In a 5-4-ruling this morning, the US Supreme Court announced that, in the Hobby Lobby case, the government cannot force companies to provide contraceptive coverage for employees.
That’s huge. Abortion coverage usually doesn’t mean a heck of a lot for gays and lesbians, but the decision sets a precedent that could do harm down the road for equal treatment in health insurance and discrimination by essentially declaring religious liberty to be superior to more secular concerns of employees. Hobby Lobbied sued the Obama Administration’s Affordable Care Act on the grounds that it violated the owner’s Christian moral standards by forcing it to provide contraceptive coverage.
Now that the Supreme Court has declared that corporations can have religious convictions, just like a person, the logical extension is that those same convictions could one day be justified in overruling well-established workplace nondiscrimination laws. In that scenario, an employer could justify a policy against hiring gays–or even anyone who seems gay-ish–by claiming that hiring gays or even providing health care to them would violate their company’s religious beliefs. Hobby lobby, which covers other forms of birth control, have not indicated such a sweeping view, but the potential is there for such an interpretation of the ruling.
Here’s a little background: the religious families who own Hobby Lobby (a chain of craft stores you may want to avoid at all cost) consider the morning-after pill abortion, despite it really not being abortion at all. But their religious beliefs say it is, so that’s what matters to them.
The government says there’s a minimum standard of health care that people must receive in order for a civilization to function (even if those people are women), and that Hobby Lobby is a company, not a person, and companies aren’t burdened by religious beliefs the way humans are.

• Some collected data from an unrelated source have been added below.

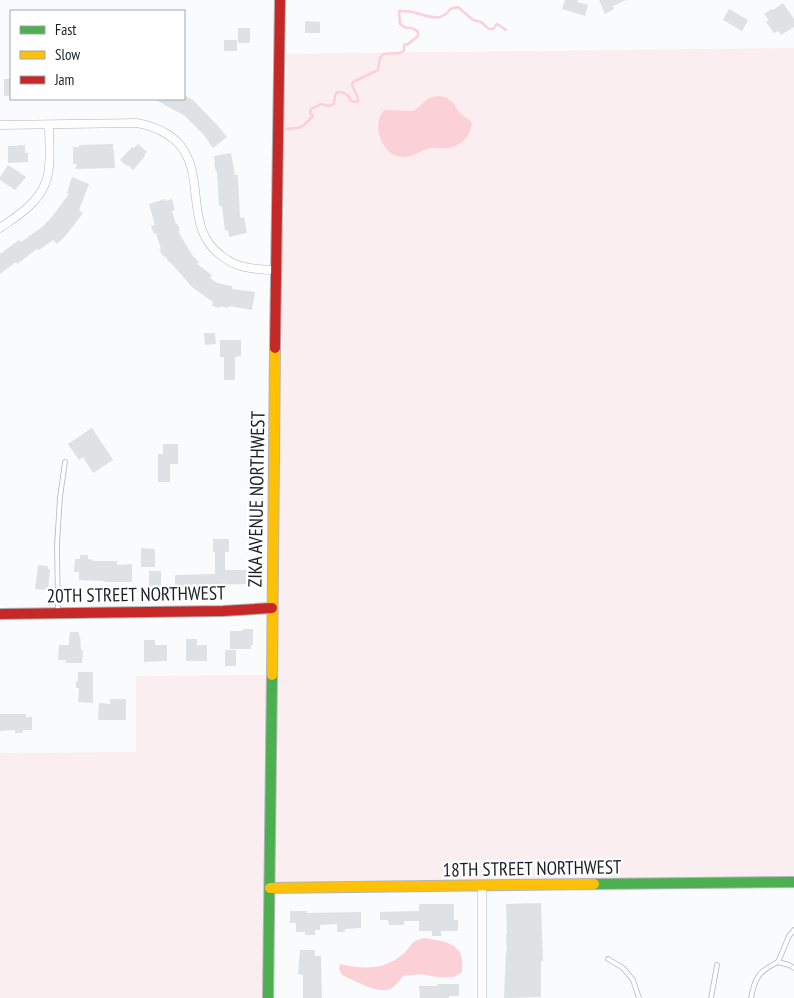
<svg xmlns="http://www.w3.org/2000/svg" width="794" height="998" viewBox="0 0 794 998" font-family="'PT Sans Narrow',sans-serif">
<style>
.green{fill:#fbeef0}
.water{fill:#fbd0d6}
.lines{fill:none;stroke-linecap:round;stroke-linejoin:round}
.stream{stroke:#fbd0d6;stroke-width:2.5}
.building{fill:#dee2e5}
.lane-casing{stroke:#b1b5b8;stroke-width:5.5}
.street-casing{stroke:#b1b5b8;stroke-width:9}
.fast-casing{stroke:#b1b5b8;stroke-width:12}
.slow-casing{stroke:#b1b5b8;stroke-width:12}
.jam-casing{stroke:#b1b5b8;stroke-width:12}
.lane{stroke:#fefeff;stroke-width:4}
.street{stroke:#fefeff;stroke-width:8}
.fast{stroke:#4caf50;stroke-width:10}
.slow{stroke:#ffc107;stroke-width:10}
.jam{stroke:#c62828;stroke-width:10}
.labels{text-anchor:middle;stroke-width:4.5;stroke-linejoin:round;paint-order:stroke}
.street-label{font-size:19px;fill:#182025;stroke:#fff}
</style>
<rect width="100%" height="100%" fill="#f9fbfd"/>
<polygon class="green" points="794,48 794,882 271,888 267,998 0,998 0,753 136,752 136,676 272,675 279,54"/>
<g class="water">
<path d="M 436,96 C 444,96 449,98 455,105 C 455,106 458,111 459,112 C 463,116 468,118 472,123 C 470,137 460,147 446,148 C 441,149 435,147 430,148 C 421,150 413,157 404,157 C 387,158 375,136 379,120 C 379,117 382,113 384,110 L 414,111 L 429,98 Z"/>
<path d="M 424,938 C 435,940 452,941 459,951 C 463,956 462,965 462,972 L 454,977 L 437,977 L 421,974 L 403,976 C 400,980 396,985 392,988 C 380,996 354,980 342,975 L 339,969 L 340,964 C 364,969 383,971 403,954 C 414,945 408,942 424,938 Z"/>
</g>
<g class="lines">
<path class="stream" d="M 286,129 C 304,128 301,128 313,116 L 310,113 L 311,109 L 321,104 L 328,106 L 334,104 L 335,96 L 337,92 C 345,92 348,94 351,101 L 355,102 L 358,101 L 358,98 L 352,85 L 353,82 L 378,70 L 380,58 L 383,54 L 400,53 L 404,51 L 404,45 L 408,44 L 418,36 L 418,32 C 415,29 411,27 406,28 L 400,24 L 399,11 C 404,11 411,11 416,13 C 427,16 442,23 450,9 L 458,7 L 473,20 L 481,22 L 489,29 L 493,29 L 497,24 L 506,30"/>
</g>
<g class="building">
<polygon points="565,0 578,0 577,2 588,5 585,16 562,9"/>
<polygon points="599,0 626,0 613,6 614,9 605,14"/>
<polygon points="783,3 794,19 794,27 781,35 778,31 774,33 766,22 769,20 764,14 772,9 773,10"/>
<polygon points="729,9 748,20 742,31 723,20"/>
<polygon points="305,21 320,22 320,33 305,33"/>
<rect x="238" y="28" width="12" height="15"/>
<rect x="224" y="40" width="13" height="11"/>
<polygon points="4,79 11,79 11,95 4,96"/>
<polygon points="184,95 193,100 219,127 227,137 213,148 203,134 185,116 154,99 184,99"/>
<polygon points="113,144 113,150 114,150 115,168 75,169 77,164 73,164 73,147 79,147 79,145"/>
<polygon points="138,144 147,152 144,155 145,156 133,170 128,165 127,166 120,160 132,147 134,148"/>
<polygon points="18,145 25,145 25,153 28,153 28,162 8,163 8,146 18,146"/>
<polygon points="231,153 235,175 238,175 240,218 244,217 247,233 229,237 228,230 225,231 222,206 219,206 217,172 216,172 214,163 215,163 214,156"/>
<polygon points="8,165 26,177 15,190 0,180 0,177"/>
<polygon points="72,177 89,184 79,210 83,213 67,234 57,244 53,240 39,250 37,249 17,264 16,262 0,274 0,254 19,240 21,242 42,227 51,218 69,194 67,193"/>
<polygon points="165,199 165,201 172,199 175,210 172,211 176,224 178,224 180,231 178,231 192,255 199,262 197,264 212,275 210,278 217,283 232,286 232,289 255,292 252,310 229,306 228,308 220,306 220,308 212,306 213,302 192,287 170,262 169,262 165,256 164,257 159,250 161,249 156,233 154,234 151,226 155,225 149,204"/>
<polygon points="204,333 215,333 216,344 205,345"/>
<polygon points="220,340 241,340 241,356 235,357 235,380 224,380 224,357 220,357"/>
<polygon points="92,428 113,460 93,473 83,457 79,460 68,444"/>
<polygon points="163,444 178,444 178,464 170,464 170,482 158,482 158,454 163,454"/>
<polygon points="213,539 229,539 229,552 225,552 225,570 247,570 247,584 204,585 204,588 175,588 175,575 215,574 215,552 213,552"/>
<polygon points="141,548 155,549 155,567 141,567"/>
<polygon points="80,555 88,555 88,559 93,560 93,561 117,561 117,565 132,564 132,582 105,582 105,581 79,580 79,572 74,572 75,559 80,559"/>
<polygon points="38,565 48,566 48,569 50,569 48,590 35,589"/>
<rect x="149" y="571" width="12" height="17"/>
<polygon points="243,629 253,629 253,645 251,645 251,649 230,649 230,631 243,631"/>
<polygon points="70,632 79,632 79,636 80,636 81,650 83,650 82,663 66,663 66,660 58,660 59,645 69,645 69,636 70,636"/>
<polygon points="186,639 197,639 197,645 207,645 207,661 186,661"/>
<polygon points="144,640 155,640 155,645 167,645 167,661 144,662"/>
<rect x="225" y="650" width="11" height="16"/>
<polygon points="78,672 93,672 93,703 78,702 79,688 76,688 76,681 78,681"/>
<polygon points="110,699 126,699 126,720 98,720 99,703 110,704"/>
<polygon points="0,714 26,714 26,717 32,717 32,730 23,730 23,733 15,733 15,730 0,731"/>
<polygon points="541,903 543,961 541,961 541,997 504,998 506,950 507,950 506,934 507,934 506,904"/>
<polygon points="419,904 454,904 454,920 458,920 458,931 441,931 441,936 432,936 432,931 419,931 419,921 404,921 404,925 389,925 388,920 380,920 380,912 419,911"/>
<polygon points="290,911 307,911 307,913 361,912 361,928 345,929 345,932 337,932 337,924 320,925 320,930 315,930 315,935 305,935 305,932 296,932 296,923 290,923"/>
<polygon points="300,950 315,950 315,956 321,956 322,998 303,998 303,975 298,974"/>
<polygon points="437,984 459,984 459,996 449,996 449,998 420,998 419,986 437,986"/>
</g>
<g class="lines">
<g class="lane-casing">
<g id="lane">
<polyline points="58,613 57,545 60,497 65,462"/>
<polyline points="608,959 623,968 633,980 639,998"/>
<polyline points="778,962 789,936 794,930"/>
<polyline points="711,998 717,965"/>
<path d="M 751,998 C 755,977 759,971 778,962 L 789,965 L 794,968"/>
</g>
</g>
<g class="street-casing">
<g id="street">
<path d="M 0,125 L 137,123 C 227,141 171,221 222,256 C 226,259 230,262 235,264 C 248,269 262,270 276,270"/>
<path d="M 0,228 C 17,216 37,204 45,184 C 52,168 49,143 49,125"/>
<polyline points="482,998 482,886"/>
</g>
</g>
<g class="fast-casing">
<g id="fast">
<polyline points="594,884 794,882"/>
<polyline points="268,998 272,675"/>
</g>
</g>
<g class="slow-casing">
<g id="slow">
<polyline points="272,675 275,348"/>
<polyline points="270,888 594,884"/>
</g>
</g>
<g class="jam-casing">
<g id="jam">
<polyline points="275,348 280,0"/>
<polyline points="0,614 223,611 272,608"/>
</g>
</g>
<use href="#lane" class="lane"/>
<use href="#street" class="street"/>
<use href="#fast" class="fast"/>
<use href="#slow" class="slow"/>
<use href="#jam" class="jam"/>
</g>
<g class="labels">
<g class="street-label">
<text transform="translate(256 499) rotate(-89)" y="7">ZIKA AVENUE NORTHWEST</text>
<text transform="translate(136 594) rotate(-1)" y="7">20TH STREET NORTHWEST</text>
<text transform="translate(532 868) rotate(-1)" y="7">18TH STREET NORTHWEST</text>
</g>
</g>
<rect x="10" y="10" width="175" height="90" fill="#ffffff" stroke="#a3a6a8"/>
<rect x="20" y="26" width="25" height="8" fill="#4caf50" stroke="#a3a6a8"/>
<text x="55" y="35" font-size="15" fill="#182025">Fast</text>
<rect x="20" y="51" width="25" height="8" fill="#ffc107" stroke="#a3a6a8"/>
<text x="55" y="60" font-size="15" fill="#182025">Slow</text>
<rect x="20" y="76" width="25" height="8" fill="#c62828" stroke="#a3a6a8"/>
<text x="55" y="85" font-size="15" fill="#182025">Jam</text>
</svg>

So now that we have a ruling, what’s next? Well, the court’s made a determination on corporations, but the next lawsuit will be about nonprofits. Specifically, a nonprofit made up of nuns who care for the elderly. The leaders of that group, too, believe that there’s something so special about the possibility of conception that it would violate the organization’s collective conscience to prevent it from happening.
The case will probably reach to the Supreme Court next year.